GOAL OF THE EXERCISE ▸ Please give back the listing below word for word, without the images.

SOURCE MATERIAL ▸
* * * *
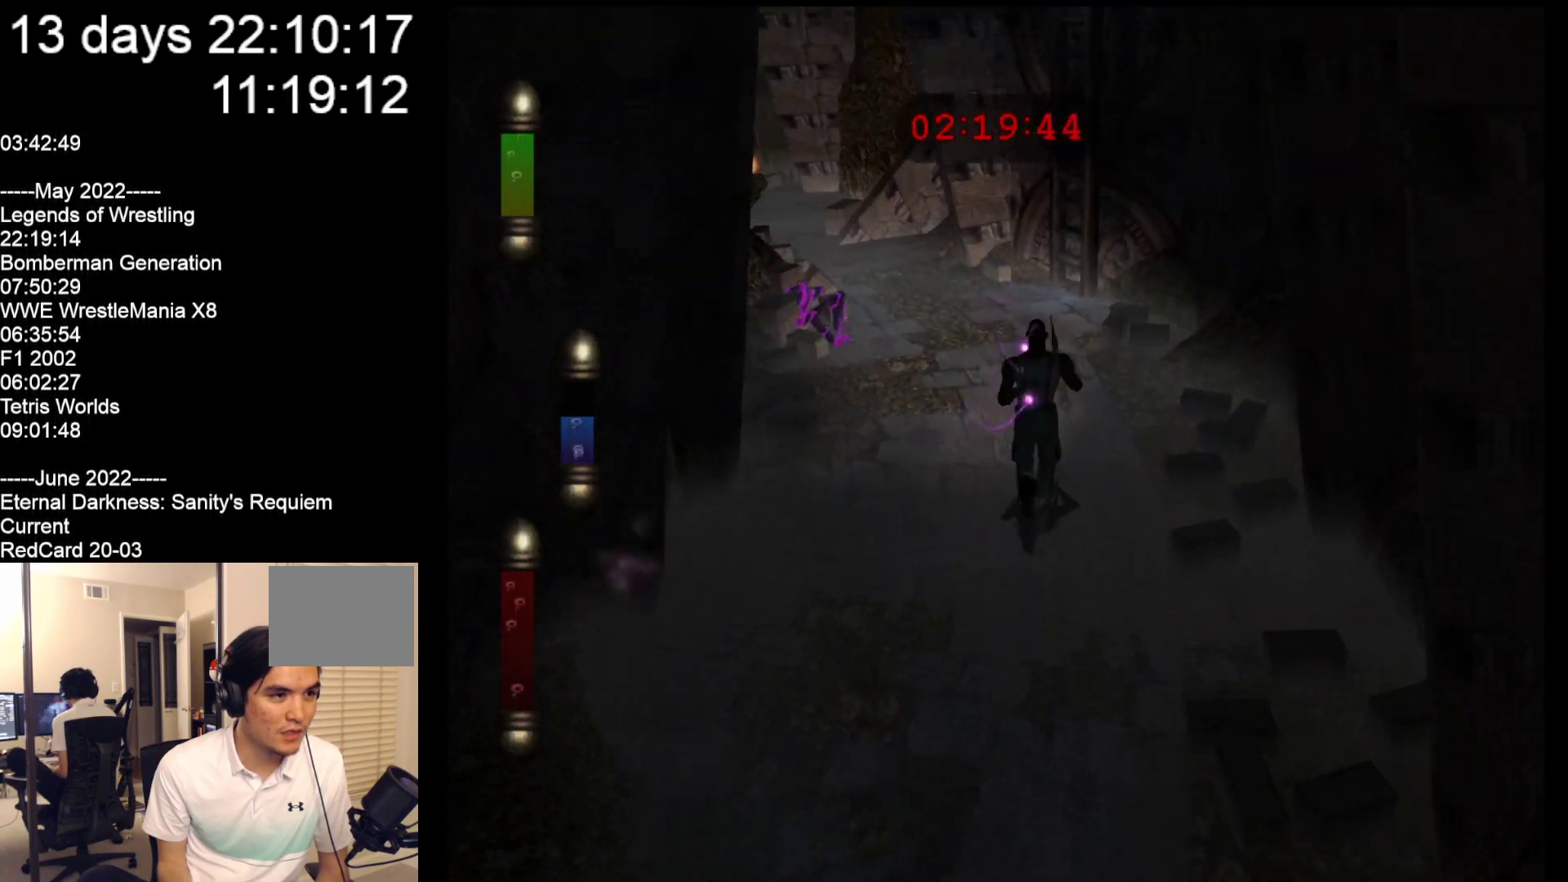
{"buttons": [], "left_stick": "up", "events": []}
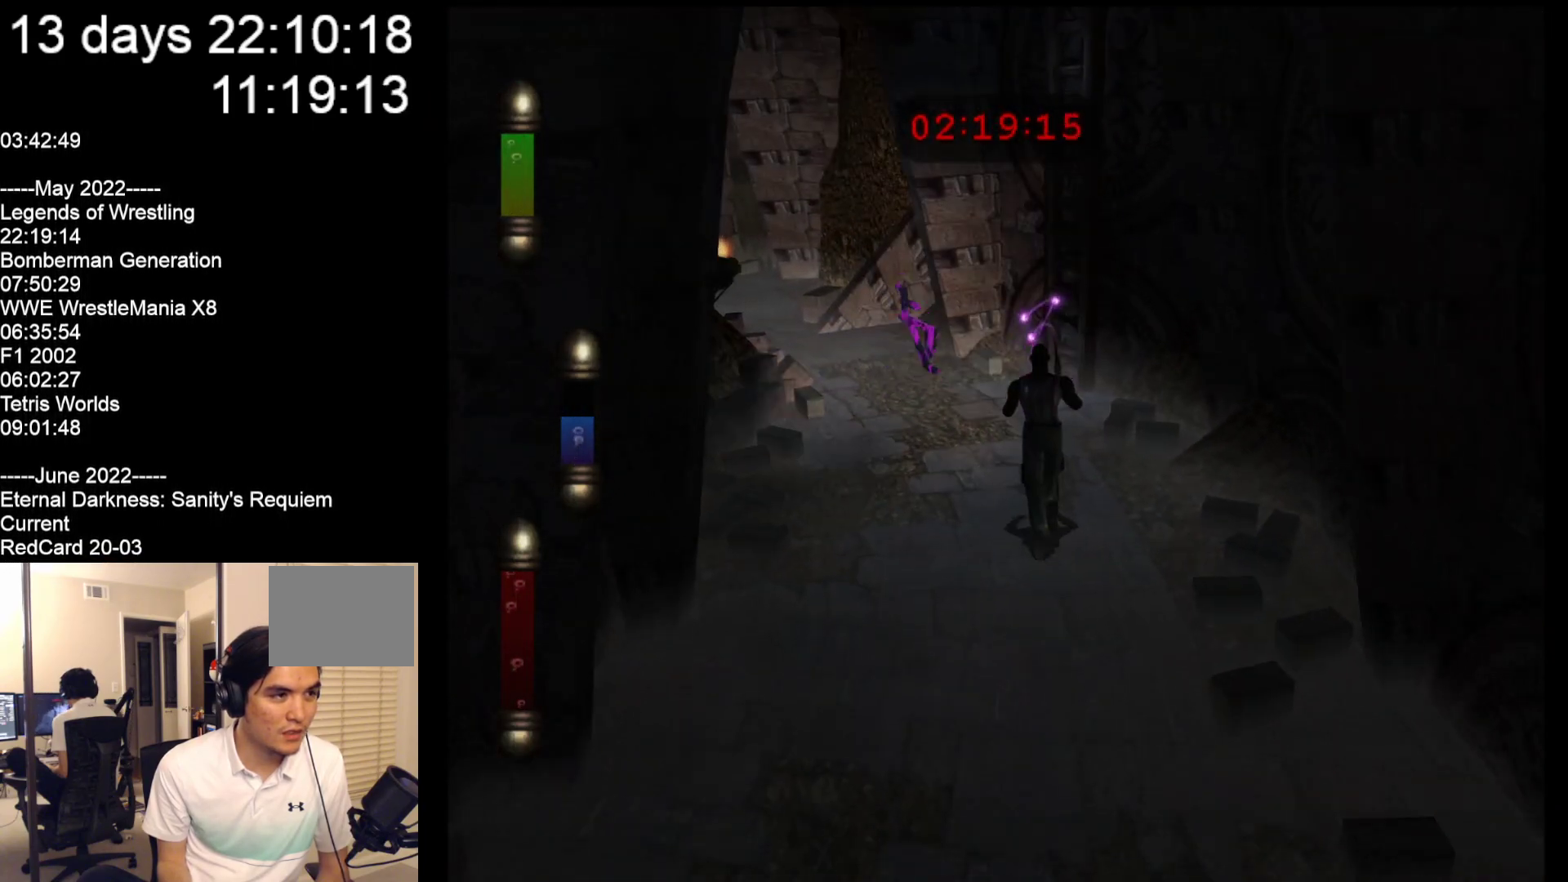
{"buttons": [], "left_stick": "up", "events": []}
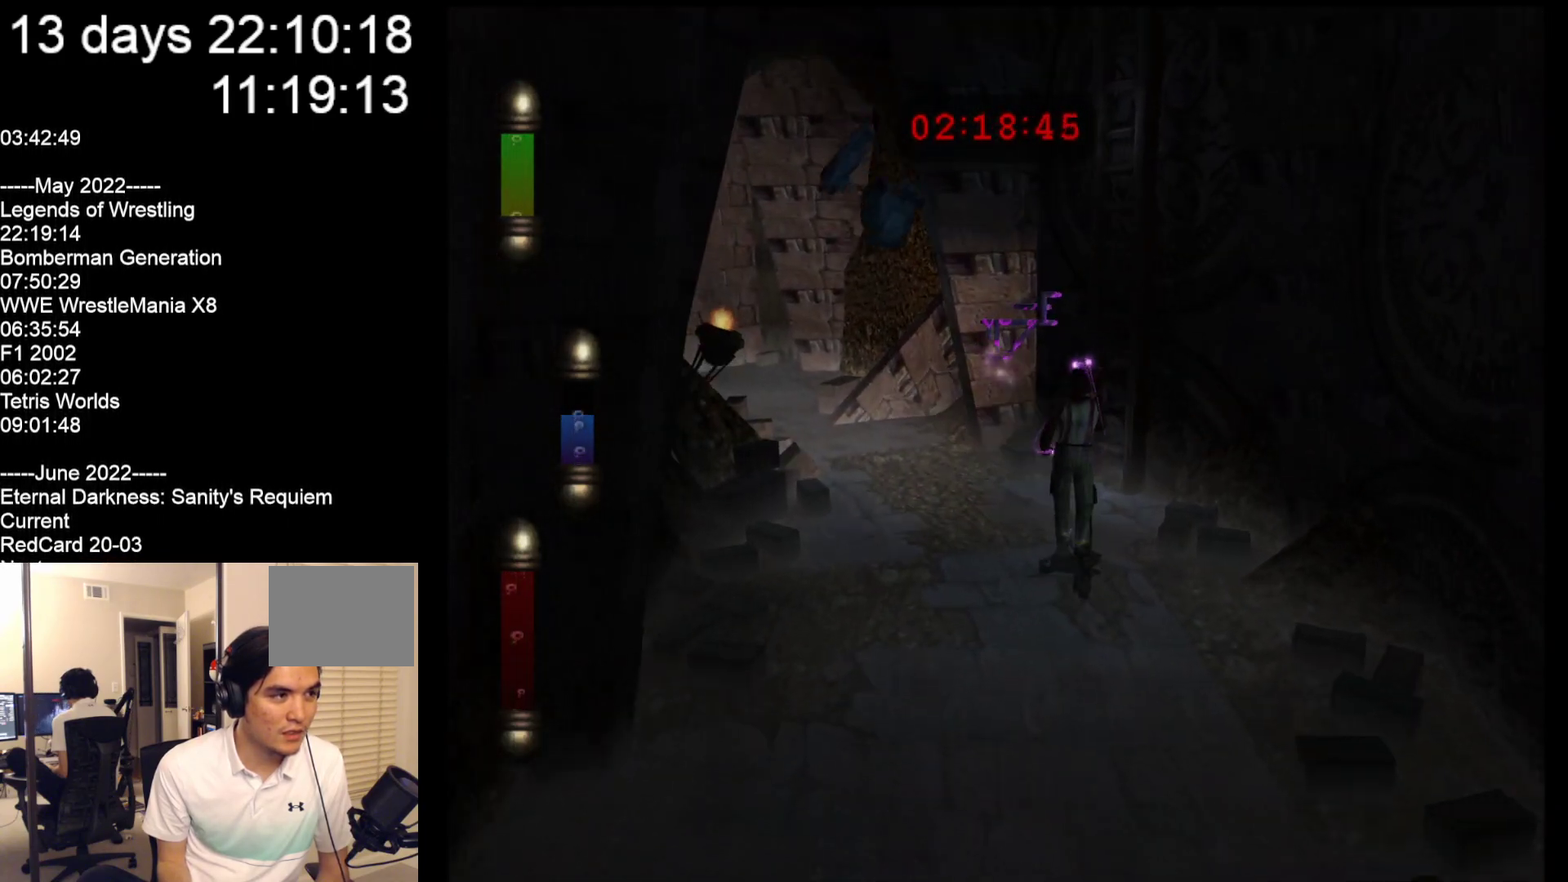
{"buttons": [], "left_stick": "up-right", "events": [[183, "left_stick", "up-right"]]}
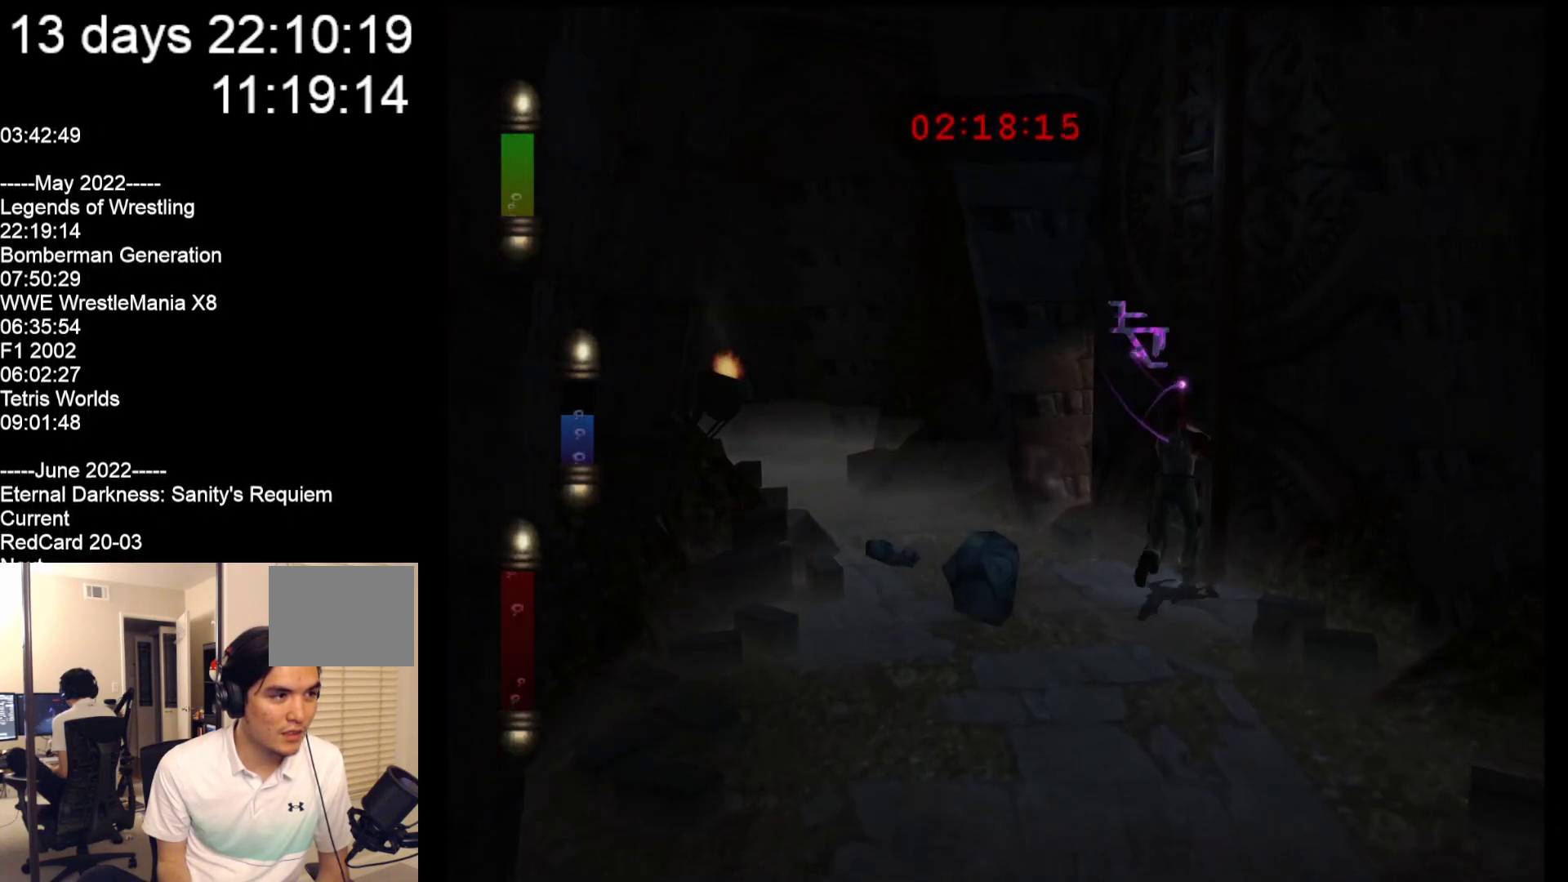
{"buttons": [], "left_stick": "up-right", "events": [[33, "B", "down"], [133, "B", "up"], [200, "B", "down"], [300, "B", "up"], [417, "B", "down"], [500, "B", "up"]]}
* * * *
YOUR RESPONSE ▸
{"buttons": [], "left_stick": "up", "events": []}
{"buttons": [], "left_stick": "up", "events": []}
{"buttons": [], "left_stick": "up-right", "events": [[183, "left_stick", "up-right"]]}
{"buttons": [], "left_stick": "up-right", "events": [[33, "B", "down"], [133, "B", "up"], [200, "B", "down"], [300, "B", "up"], [417, "B", "down"], [500, "B", "up"]]}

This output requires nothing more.